§ **Text passage**:
------------------------------

THE NEW ADVENTURES OF WONDER WOMAN might not be the MOST Seventies show ever (I’m going with THE CAPTAIN AND TENNILLE or ALL IN THE FAMILY), but there’s enough iconography to keep any fan of that era spellbound: The (mostly) giant, lumbering CARS: Buick Skylark, Lincoln Continental, AMC Matador, Cadillac Coupe DeVille, Chevy Chevelle Malibu, Bel Air, Nova, Monte Carlo, and Camaro, Ford LTD and Gran Torino, Pontiac Firebird, heck, there was even a dune buggy!!; FASHION: Enormous, oversized glasses, bell-bottoms wide enough to camp in, platform shoes, floppy hats, satin jackets, peasant blouses, fat neckties, and wiiiiiiide collars!; FADS: skateboarding, disco, glam rock, UFOs, computer dating, and, uh, gymnastics (on more than once occasion, Wonder Woman leapt onto mysteriously-placed, high-hung parallel bars to do a quick routine while spellbound evildoers stood and gaped until the heroine dismounted right into them!). Oh, if only there were a punk episode of WONDER WOMAN. 

Let’s just say it’s a good thing this isn’t a drinking game. First, there’s the inconsistency of Diana’s Golden Lasso, whether it suddenly turns into a fat, brown rope, or grows to hundreds of feet long (I mean, it is magic, so you could argue this is not a continuity error, but let’s just go with it). 

But the most common costume continuity flub concerns Wonder Woman’s red-and-white boots, which switch from heels to flats numerous times in every single episode. Obviously, this depends on whatever stunt is being performed (sometimes she runs in heels, sometimes not, but she never, ever does a super-leap in them). Which raises the question, why bother with the heels in the first place (aside from the obvious trope)? The character didn’t always wear heels in the comics, the 5’10” Carter didn’t need them to appear statuesque, and wouldn’t it be a nice feminist touch to have Wonder Woman in flats? 

I’m just gonna go ahead and say it: There is no better superhero theme ever written. Oh, sure, some can sidle up alongside it… the 1960s SPIDER-MAN cartoon theme, BATMAN 1966, John Williams’ majestic SUPERMAN theme. But are any of those as unshakeable an earworm that Charles Fox and Norman Gimbel’s supremely catchy theme? And there are four different versions (I’m partial to the funked up final version from S3, even though I do miss the lyrics). C’mon… “In your satin tights / fighting for our rights / and the old red, white, and blue?” That’s WAY better than “Batman / Batman / Batman / BatmanBatmanBatman!” C’mon admit it… the WW theme is stuck in your head now, isn’t it? You’re welcome!

------------------------------

§ **Data provided**:

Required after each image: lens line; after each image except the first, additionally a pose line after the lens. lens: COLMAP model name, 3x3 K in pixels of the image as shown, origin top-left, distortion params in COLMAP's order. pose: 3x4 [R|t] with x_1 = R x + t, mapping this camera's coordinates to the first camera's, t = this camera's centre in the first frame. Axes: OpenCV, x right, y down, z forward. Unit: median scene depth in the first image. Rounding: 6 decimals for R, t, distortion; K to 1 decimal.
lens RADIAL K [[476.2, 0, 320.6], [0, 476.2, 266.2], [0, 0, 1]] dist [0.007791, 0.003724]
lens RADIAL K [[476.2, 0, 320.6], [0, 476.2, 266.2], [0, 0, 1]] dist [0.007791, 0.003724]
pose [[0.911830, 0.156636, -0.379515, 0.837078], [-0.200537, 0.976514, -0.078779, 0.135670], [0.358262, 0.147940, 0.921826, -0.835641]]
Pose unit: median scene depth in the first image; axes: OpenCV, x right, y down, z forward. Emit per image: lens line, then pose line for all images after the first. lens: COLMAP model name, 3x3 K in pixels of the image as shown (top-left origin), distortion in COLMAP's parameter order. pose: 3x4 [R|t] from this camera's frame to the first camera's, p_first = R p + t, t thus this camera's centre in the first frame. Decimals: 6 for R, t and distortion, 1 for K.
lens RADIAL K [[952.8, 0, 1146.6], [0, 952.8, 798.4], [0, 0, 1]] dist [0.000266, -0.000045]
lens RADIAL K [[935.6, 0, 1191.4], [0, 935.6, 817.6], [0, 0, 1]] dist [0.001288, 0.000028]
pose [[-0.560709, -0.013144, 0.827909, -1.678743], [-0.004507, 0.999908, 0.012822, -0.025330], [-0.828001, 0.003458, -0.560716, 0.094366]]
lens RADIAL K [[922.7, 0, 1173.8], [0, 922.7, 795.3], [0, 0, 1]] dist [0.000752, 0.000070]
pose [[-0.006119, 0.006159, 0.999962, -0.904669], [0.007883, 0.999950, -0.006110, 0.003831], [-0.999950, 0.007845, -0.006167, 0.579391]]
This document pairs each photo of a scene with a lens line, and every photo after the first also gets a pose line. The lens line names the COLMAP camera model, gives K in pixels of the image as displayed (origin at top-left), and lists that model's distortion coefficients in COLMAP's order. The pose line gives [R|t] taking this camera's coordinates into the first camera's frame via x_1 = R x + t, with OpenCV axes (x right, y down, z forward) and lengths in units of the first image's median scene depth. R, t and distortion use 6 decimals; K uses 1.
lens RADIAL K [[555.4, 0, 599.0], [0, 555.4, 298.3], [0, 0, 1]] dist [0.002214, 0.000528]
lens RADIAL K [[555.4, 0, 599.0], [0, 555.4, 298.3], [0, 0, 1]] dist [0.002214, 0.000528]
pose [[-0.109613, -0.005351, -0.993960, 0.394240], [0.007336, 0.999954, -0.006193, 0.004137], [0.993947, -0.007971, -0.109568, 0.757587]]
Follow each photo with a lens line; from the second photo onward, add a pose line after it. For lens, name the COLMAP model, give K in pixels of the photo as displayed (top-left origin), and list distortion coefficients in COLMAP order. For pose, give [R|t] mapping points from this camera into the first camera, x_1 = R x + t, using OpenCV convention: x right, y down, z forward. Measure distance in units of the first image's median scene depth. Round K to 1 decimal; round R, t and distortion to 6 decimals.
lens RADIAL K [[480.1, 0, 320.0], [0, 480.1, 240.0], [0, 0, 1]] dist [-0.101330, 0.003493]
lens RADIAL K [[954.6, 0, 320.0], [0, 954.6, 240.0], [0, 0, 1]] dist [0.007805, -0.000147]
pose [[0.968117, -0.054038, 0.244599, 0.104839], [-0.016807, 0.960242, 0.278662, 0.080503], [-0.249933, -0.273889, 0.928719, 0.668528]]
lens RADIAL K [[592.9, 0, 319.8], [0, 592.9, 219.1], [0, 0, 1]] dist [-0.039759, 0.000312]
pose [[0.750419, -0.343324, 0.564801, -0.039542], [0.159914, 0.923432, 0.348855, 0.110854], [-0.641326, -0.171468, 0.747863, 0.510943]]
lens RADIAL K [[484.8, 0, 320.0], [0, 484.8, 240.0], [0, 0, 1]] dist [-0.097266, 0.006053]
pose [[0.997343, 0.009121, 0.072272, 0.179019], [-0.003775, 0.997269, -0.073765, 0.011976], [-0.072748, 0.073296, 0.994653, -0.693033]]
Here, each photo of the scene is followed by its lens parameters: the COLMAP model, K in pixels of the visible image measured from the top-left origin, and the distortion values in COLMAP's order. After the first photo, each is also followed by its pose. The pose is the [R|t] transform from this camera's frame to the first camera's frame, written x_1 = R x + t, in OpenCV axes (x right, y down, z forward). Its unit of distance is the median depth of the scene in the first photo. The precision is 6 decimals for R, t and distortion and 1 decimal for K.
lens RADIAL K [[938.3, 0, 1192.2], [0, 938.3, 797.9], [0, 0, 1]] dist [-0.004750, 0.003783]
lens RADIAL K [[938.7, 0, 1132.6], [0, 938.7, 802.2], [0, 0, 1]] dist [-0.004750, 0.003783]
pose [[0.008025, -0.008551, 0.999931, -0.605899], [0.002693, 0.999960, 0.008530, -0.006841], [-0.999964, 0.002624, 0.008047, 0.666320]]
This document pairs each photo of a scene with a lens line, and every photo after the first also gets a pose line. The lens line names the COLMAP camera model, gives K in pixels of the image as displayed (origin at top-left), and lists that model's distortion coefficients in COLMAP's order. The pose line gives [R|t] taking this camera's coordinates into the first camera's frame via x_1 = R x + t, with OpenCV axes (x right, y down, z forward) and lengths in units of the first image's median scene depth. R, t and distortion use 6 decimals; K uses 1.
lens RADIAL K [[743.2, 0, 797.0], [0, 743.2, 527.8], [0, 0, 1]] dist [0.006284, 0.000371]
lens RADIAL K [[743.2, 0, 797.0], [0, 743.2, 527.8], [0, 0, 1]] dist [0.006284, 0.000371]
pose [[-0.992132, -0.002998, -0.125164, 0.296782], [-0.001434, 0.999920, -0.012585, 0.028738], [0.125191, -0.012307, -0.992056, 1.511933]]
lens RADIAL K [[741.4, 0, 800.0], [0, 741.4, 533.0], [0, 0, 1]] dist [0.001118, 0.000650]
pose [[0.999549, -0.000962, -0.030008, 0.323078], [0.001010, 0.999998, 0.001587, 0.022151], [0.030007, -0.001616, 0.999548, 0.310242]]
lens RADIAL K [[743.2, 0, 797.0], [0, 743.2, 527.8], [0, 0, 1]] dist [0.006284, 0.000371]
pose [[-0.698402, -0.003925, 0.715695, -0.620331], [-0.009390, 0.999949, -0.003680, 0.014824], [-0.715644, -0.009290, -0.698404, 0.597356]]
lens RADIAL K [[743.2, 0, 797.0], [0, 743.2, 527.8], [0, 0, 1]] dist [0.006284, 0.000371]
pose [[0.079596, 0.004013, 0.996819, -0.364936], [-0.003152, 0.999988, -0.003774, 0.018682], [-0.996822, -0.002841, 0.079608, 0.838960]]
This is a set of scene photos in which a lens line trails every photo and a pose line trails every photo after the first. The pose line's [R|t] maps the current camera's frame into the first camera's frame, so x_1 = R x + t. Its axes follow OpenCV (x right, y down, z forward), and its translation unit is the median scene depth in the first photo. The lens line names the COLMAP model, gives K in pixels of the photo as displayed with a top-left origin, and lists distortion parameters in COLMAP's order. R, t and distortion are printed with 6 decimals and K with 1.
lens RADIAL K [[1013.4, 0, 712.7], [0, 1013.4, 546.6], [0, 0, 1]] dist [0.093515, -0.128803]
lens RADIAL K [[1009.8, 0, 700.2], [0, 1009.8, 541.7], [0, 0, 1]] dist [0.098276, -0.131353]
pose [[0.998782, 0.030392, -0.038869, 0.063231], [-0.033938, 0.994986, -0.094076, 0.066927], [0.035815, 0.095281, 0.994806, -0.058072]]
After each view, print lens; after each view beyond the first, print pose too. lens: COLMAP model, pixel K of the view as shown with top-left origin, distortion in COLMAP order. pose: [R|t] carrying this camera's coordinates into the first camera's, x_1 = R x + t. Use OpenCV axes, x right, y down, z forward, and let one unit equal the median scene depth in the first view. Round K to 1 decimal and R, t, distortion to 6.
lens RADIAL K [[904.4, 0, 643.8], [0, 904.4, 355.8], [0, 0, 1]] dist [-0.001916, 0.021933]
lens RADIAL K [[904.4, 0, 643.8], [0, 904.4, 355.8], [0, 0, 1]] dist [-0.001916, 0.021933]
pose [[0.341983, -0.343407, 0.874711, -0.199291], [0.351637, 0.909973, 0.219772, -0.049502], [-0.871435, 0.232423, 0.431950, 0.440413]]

------------------------------

§ **Actions to take**:
**a.** Using the Wonder Woman text, answer each of the following briefly:
(i) Which two shows does the writer consider more Seventies than this one?
(ii) What colors are Wonder Woman's boots?
(iii) Who wrote the show's theme?
**b.** For each statement, indicate whether the Wonder Woman text agrees with it. Answer yes or no, and quote the words of the text that decide the matter.
(i) Carter is 5'10" tall.
(ii) Wonder Woman sometimes performs a super-leap in heels.
(iii) The writer prefers the first version of the theme.
**c.** Transcribe the passage of the Wonder Woman text between "Let’s just say" and "go with it).", inclusive.
The rows have no connection to the Wonder Woman text.

§ **Per-task outputs**:
**a.**
(i) THE CAPTAIN AND TENNILLE and ALL IN THE FAMILY
(ii) Red and white
(iii) Charles Fox and Norman Gimbel

**b.**
(i) Yes: "the 5’10” Carter didn’t need them to appear statuesque"
(ii) No: "she never, ever does a super-leap in them"
(iii) No: "I’m partial to the funked up final version from S3"

**c.**
Let’s just say it’s a good thing this isn’t a drinking game. First, there’s the inconsistency of Diana’s Golden Lasso, whether it suddenly turns into a fat, brown rope, or grows to hundreds of feet long (I mean, it is magic, so you could argue this is not a continuity error, but let’s just go with it).